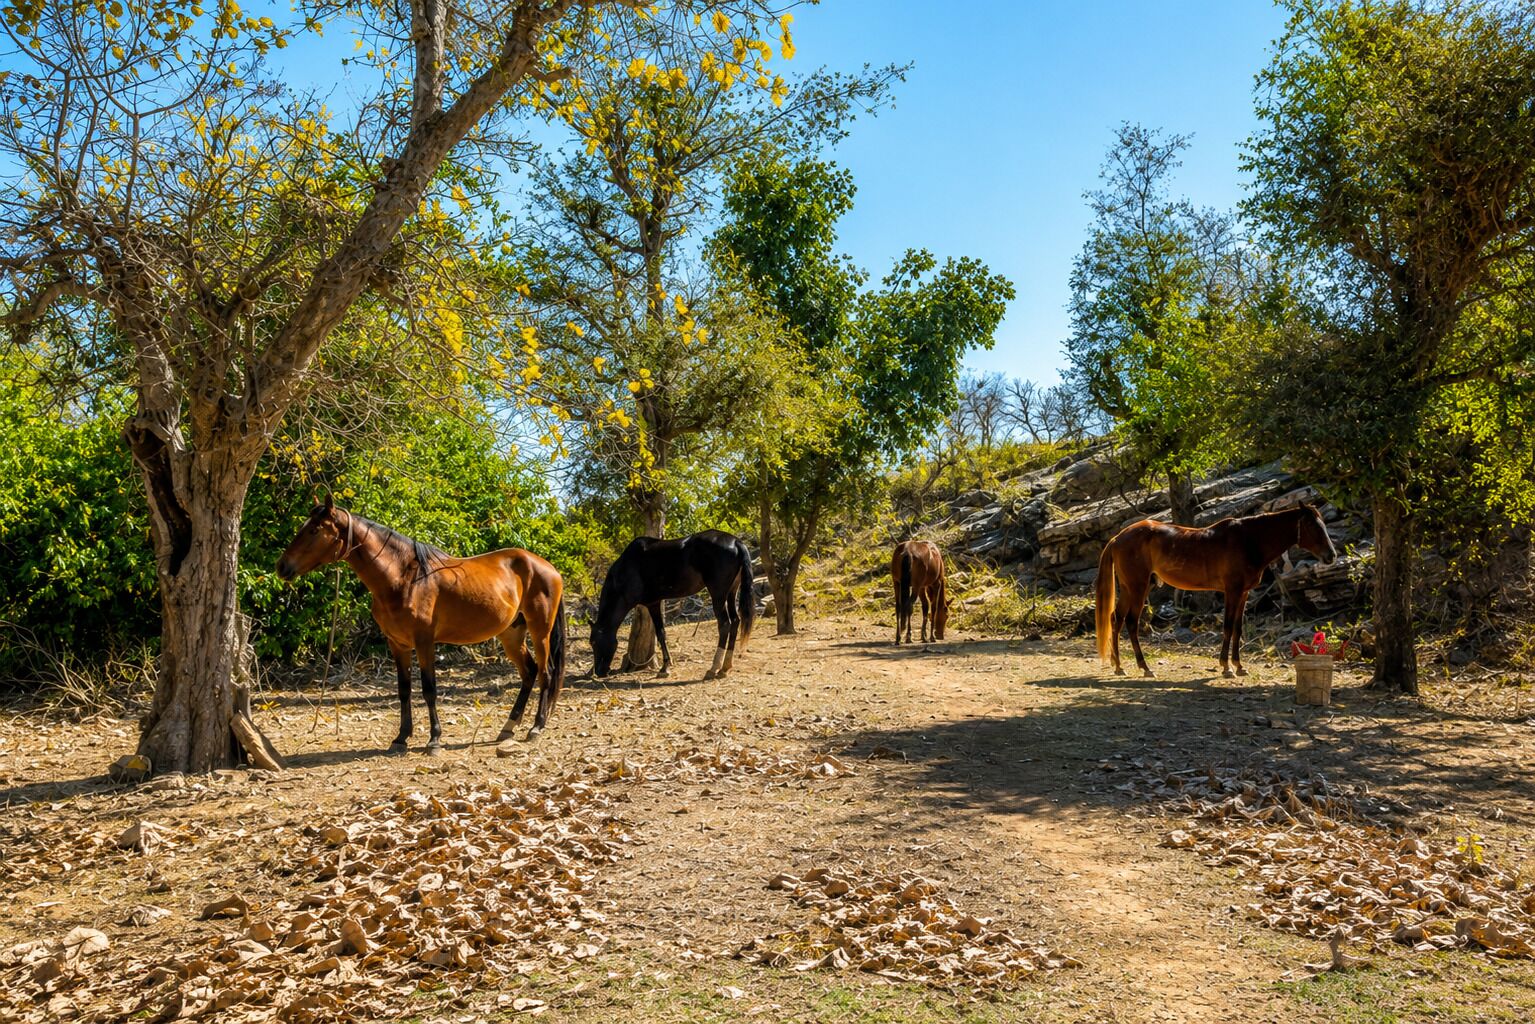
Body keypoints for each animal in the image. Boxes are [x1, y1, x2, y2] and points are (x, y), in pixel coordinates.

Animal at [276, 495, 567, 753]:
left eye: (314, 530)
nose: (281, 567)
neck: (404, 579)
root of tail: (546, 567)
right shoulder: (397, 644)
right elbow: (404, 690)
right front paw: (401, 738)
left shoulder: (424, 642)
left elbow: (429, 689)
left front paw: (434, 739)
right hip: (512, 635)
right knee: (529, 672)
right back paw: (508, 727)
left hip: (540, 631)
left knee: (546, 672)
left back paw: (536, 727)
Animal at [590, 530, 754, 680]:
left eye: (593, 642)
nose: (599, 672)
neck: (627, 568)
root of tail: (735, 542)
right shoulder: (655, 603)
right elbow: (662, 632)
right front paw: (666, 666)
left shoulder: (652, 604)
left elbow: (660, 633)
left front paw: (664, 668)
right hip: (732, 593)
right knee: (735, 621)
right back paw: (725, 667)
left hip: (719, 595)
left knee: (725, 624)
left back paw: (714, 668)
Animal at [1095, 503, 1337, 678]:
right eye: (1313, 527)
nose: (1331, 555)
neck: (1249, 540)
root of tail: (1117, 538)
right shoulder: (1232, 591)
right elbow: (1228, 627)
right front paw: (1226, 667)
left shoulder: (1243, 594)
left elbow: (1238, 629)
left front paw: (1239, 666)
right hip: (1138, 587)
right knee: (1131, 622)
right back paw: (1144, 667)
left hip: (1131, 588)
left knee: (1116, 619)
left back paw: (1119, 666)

◇ ◇ ◇ ◇ ◇ ◇ ◇

*Prompt*
When you copy the records above, keep every word exact and drop the pictures.

*Answer to this exercise*
Body keypoints for each animal in the image. Boxes are [x1, y1, x2, y2] and points are (x, y), in pixel coordinates.

Animal at [276, 495, 567, 753]:
left eye: (314, 530)
nose: (281, 567)
neck: (404, 579)
root of tail: (546, 567)
right shoulder: (397, 644)
right elbow: (404, 690)
right front paw: (401, 738)
left shoulder: (424, 642)
left elbow: (429, 689)
left front paw: (434, 739)
right hip: (512, 635)
right knee: (529, 672)
right back paw: (508, 727)
left hip: (540, 631)
left knee: (546, 672)
left back paw: (536, 727)
Animal at [590, 530, 754, 680]:
left eye: (593, 642)
nose: (599, 672)
neck: (627, 568)
root of tail: (735, 542)
right shoulder: (655, 603)
right elbow: (662, 632)
right front paw: (666, 666)
left shoulder: (652, 604)
left elbow: (660, 633)
left front paw: (664, 668)
right hip: (732, 593)
right knee: (735, 621)
right back paw: (725, 667)
left hip: (719, 595)
left knee: (725, 624)
left back paw: (714, 668)
Animal at [1095, 503, 1337, 678]:
right eye: (1313, 527)
nose: (1331, 555)
neck: (1249, 540)
root of tail: (1117, 538)
right shoulder: (1232, 591)
right elbow: (1228, 627)
right front paw: (1226, 667)
left shoulder: (1243, 594)
left elbow: (1238, 629)
left front paw: (1239, 666)
right hip: (1138, 587)
right knee: (1131, 622)
right back paw: (1144, 667)
left hip: (1131, 588)
left knee: (1116, 619)
left back paw: (1119, 666)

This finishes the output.